Hal ini yang secara umum sudah diketahui hanyalah merupakan penilaian terhadap sesuatu pengalaman dan kenyataan “tertentu saja”. Bukan sesuatu yang dapat membuktikan kesalahan terdakwa secara menyeluruh.
Jadi secara sederhana, hal yang secara umum diketahui (notoire feiten) tidak perlu dibuktikan dalam Pasal 184 ayat (2) KUHAP hanya digunakan sebagai penilaian terhadap hal yang secara umum saja dan tidak dapat dijadikan sebagai bukti untuk membuktikan kesalahan terdakwa karena notoire feiten tidak tergolong sebagai alat bukti.

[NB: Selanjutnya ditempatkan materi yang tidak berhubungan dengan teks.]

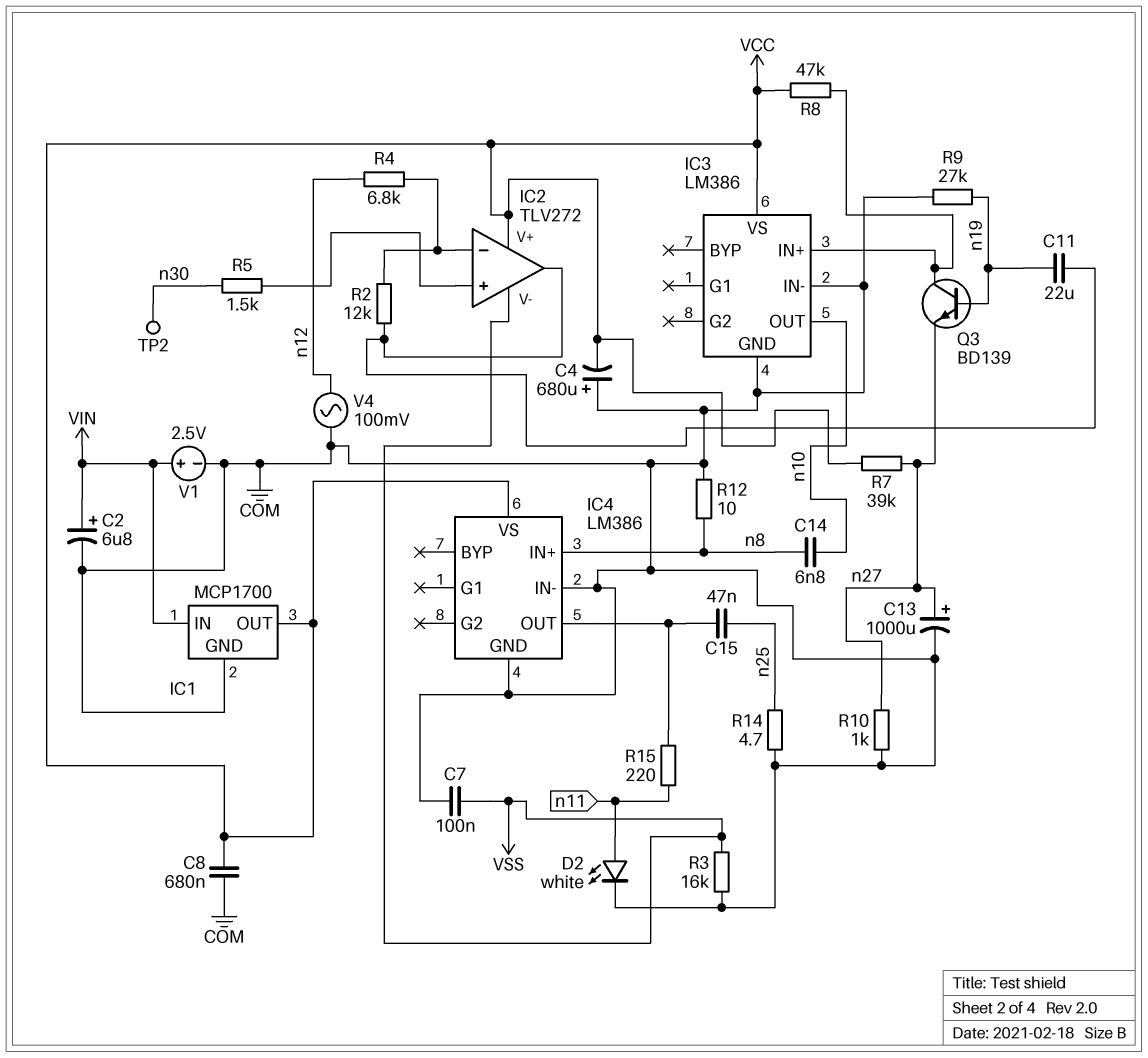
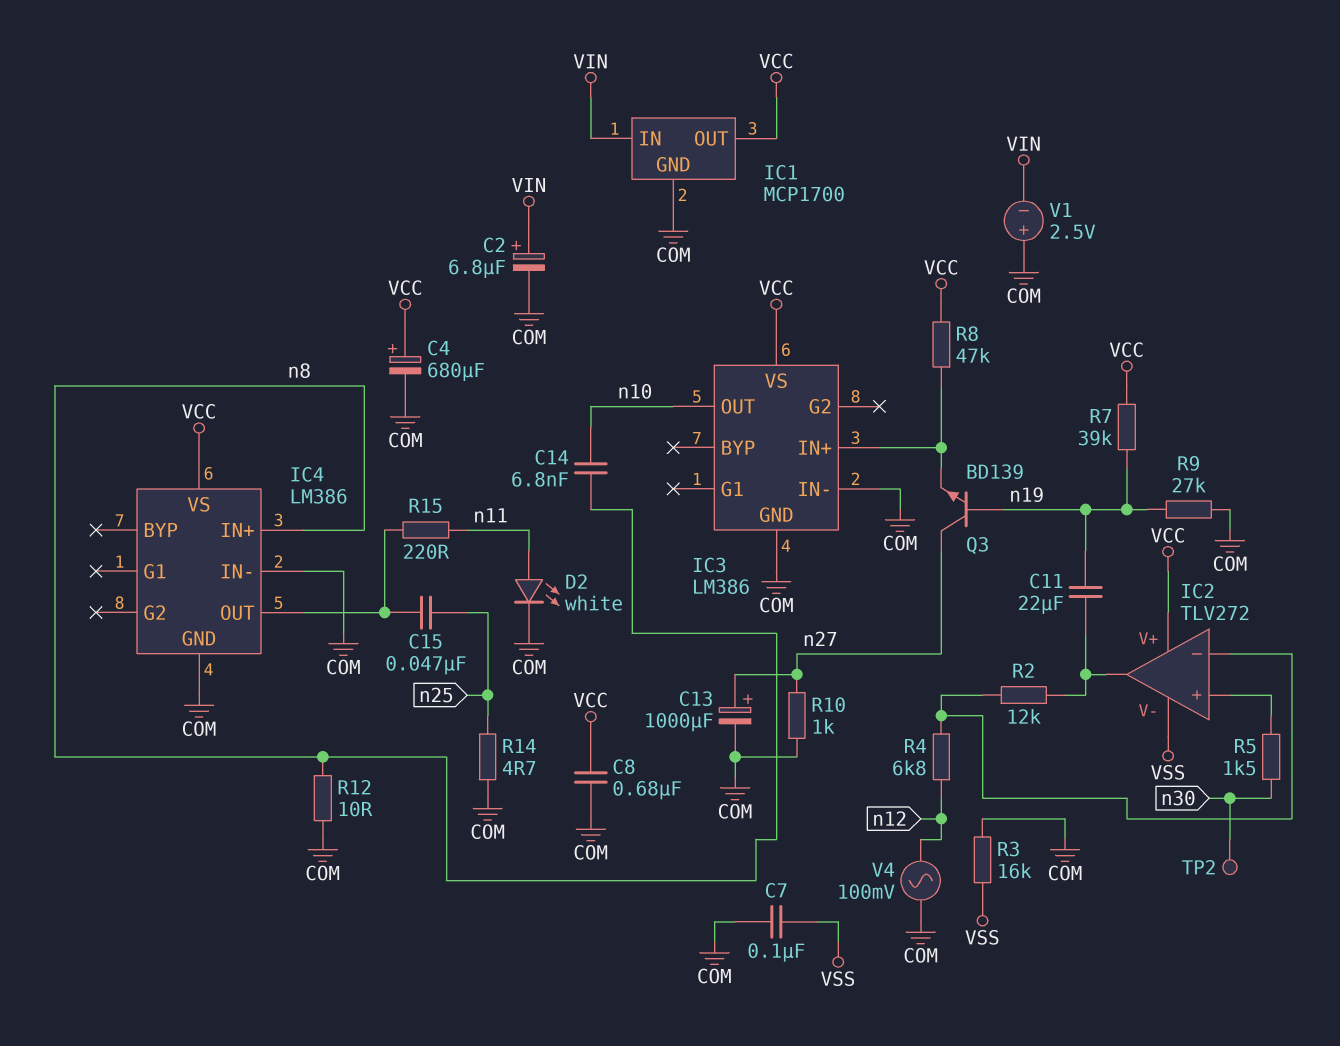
C4: 680uF (plus COM, minus VCC) -> 680uF (plus VCC, minus COM)
Q3: NPN BD139 (B n19, C IC3/IN+, E n27) -> NPN BD139 (B n19, C n27, E IC3/IN+)
R7: 39k (VCC, n27) -> 39k (VCC, n19)
V1: 2.5V (plus VIN, minus COM) -> 2.5V (plus COM, minus VIN)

Yang terpenting seorang hakim tidak boleh menjatuhkan pidana kepada seseorang kecuali apabila dengan sekurang-kurangnya dua alat bukti yang sah ia memperoleh keyakinan bahwa suatu tindak pidana benar-benar terjadi dan bahwa terdakwalah yang bersalah melakukannya.
Penulis menanyakan, berdasarkan pemaparan di atas, apa kaitannya dengan membatalkan sebuah nasab???!!!.
Hanya karena Nasab Ba’alawi sudah menjadi pengetahuan umum masyarakat, padahal pengetahuan masyarakat terbukti salah, lalu dengan se enaknya, seorang yang katanya pakar hukum, mengaitkan hal tersebut dengan Pasal 184 ayat (2).
KESIMPULAN :
PASAL 184 AYAT (2) KUHAP, SAMA SEKALI TIDAK ADA HUBUNGANNYA DENGAN SEBUAH KAJIAN ILMIYAH MANAPUN.
PASAL INI (ayat 1 dan 2) MENGATUR HAL-HAL APA SAJA YANG BISA DIJADIKAN ALAT BUKTI DALAM HUKUM ACARA PIDANA.